Powell’s opinion changed the language of college admissions. He blew a hole in meritocratic theory, because he stated what might have been obvious to anyone looking for it from the beginning, which is that college admissions, even and especially at places like Harvard, have never been purely meritocratic. Colleges have always taken non-standardized and non-standardizable attributes into account when selecting students, from musical prodigies to football stars, alumni legacies, and the offspring of local bigwigs. If a college admitted only students who got top scores on the SATs, it would have a very boring class. “Diversity” is the very word that Powell used in the
Bakke
opinion, and there are probably few college Web sites in the United States today in which the word “diversity,” or one of its cognates, does not appear.
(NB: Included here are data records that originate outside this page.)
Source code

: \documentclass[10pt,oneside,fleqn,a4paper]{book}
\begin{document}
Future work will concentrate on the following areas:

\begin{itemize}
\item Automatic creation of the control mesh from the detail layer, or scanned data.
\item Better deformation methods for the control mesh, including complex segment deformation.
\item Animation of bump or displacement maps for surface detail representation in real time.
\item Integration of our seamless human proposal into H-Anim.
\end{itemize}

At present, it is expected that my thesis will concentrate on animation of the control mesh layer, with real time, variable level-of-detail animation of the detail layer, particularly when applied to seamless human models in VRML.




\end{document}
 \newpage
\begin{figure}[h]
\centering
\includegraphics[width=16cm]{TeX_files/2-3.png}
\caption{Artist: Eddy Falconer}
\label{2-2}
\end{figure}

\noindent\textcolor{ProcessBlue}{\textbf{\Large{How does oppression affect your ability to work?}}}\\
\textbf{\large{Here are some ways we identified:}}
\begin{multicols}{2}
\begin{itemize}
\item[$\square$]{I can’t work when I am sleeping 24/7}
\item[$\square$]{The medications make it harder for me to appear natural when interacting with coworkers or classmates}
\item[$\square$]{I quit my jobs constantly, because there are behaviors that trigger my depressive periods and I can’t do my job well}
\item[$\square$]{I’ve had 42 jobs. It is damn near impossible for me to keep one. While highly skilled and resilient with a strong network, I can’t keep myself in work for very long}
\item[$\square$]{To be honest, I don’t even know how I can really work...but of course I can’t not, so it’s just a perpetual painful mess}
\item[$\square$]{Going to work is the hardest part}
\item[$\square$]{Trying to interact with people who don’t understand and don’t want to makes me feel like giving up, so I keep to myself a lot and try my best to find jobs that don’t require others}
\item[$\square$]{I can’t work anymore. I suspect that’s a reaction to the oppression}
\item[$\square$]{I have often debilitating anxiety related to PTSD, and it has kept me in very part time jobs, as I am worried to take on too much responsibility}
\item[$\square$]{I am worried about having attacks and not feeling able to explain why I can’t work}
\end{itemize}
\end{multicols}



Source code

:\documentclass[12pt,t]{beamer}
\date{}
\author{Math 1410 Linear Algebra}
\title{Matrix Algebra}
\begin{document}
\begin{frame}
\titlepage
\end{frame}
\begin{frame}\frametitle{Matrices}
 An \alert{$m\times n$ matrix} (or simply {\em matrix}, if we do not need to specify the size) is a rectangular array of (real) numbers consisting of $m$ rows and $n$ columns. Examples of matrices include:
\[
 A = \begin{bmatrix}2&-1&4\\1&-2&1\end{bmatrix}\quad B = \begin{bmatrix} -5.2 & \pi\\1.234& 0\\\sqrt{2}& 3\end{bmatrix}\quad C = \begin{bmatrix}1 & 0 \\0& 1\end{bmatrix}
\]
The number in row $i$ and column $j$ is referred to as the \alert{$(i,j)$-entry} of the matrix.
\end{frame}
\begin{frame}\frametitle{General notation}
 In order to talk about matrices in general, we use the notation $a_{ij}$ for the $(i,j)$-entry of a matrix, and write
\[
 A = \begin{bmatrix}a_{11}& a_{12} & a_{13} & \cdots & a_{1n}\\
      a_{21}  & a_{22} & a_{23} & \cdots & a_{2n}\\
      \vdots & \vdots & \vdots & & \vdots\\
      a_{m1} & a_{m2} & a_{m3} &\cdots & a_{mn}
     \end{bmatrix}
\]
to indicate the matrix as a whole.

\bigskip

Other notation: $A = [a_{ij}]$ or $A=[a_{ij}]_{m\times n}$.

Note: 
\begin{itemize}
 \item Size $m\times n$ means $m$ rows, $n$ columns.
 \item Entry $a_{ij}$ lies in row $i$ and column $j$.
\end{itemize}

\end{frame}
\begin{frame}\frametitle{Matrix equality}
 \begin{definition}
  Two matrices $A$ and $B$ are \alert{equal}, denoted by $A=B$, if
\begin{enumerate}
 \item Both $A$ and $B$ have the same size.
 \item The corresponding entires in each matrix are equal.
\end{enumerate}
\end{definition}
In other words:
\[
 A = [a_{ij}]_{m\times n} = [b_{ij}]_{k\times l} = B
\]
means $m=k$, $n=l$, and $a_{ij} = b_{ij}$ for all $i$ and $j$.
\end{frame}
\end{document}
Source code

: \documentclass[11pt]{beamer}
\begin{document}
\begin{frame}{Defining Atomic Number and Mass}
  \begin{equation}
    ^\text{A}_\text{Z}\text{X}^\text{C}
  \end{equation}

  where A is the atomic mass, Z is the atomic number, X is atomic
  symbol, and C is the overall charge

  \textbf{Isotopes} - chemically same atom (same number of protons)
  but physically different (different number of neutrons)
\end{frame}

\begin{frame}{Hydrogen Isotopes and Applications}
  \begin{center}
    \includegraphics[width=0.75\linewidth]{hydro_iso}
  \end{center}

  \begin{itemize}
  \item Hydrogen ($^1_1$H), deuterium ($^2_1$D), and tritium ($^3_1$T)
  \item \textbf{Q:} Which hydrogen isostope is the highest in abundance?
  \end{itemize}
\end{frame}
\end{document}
The term plainly connotes racial diversity. College admissions officers sometimes use the phrase “three in a tree.” It is a reference to the now-standard admissions brochure photograph of three college students on or around a tree—each identifiably a member of a different racial group. But “diversity” also means a variety of interests and abilities. Colleges no longer search for (in admissions office shorthand) BWRKs—bright well-rounded kids. They search for what they call “well-lopsided” applicants. They no longer want well-rounded students; they want a well-rounded class.
38

4.

As the homogeneity of the student body broke down after 1975, and the homogeneity of the faculty broke down along with it, the humanities disciplines underwent a series of transformations. These shifts became visible at the level of the undergraduate curriculum in an emphasis on multiculturalism (meaning exposure to specifically ethnic perspectives and traditions) and values (attention to the ethical implications of knowledge); in a renewed interest in service (manifested in the emergence of internship and off-campus social service programs) and the idea of community; in “education for citizenship” and in a revival of a conception of teaching, associated with the philosopher John Dewey, as a collaborative process of learning and inquiry. The landmark study identifying this shift is
Scholarship Reconsidered
, by Ernest Boyer, the president of the Carnegie Foundation for the Advancement of Teaching, which was published in 1990.
39

This transformation in the undergraduate curriculum was clearly a reaction against the model created by the Golden Age and the academic revolution: the model of disinterested research and the great books or “Western Civ” curriculum. The vocabulary of “disinterestedness,” “objectivity,” “reason,” and “knowledge,” and talk about things like “the scientific method,” “the canon,” and “the fact/value distinction” began to be superseded, particularly in the humanities, by attention to “interpretations” (rather than “facts”), “perspective” (rather than “objectivity”), and “understanding” (rather than “reason” or “analysis”). An emphasis on universalism and “greatness” was replaced by an emphasis on diversity and difference; the scientistic norms that once prevailed in many of the “soft” disciplines began to be viewed with skepticism (though a very
rigorous
skepticism); context and contingency were continually appealed to; attention to “objects” gave way to attention to “representations.” The area in which these transformations were most emphatic was literature, especially English and French, the fields in which much of the theorizing took place. The influence of that theorizing spread across the humanities disciplines and, during the seventies and eighties, extended into history departments, anthropology departments, and even law schools.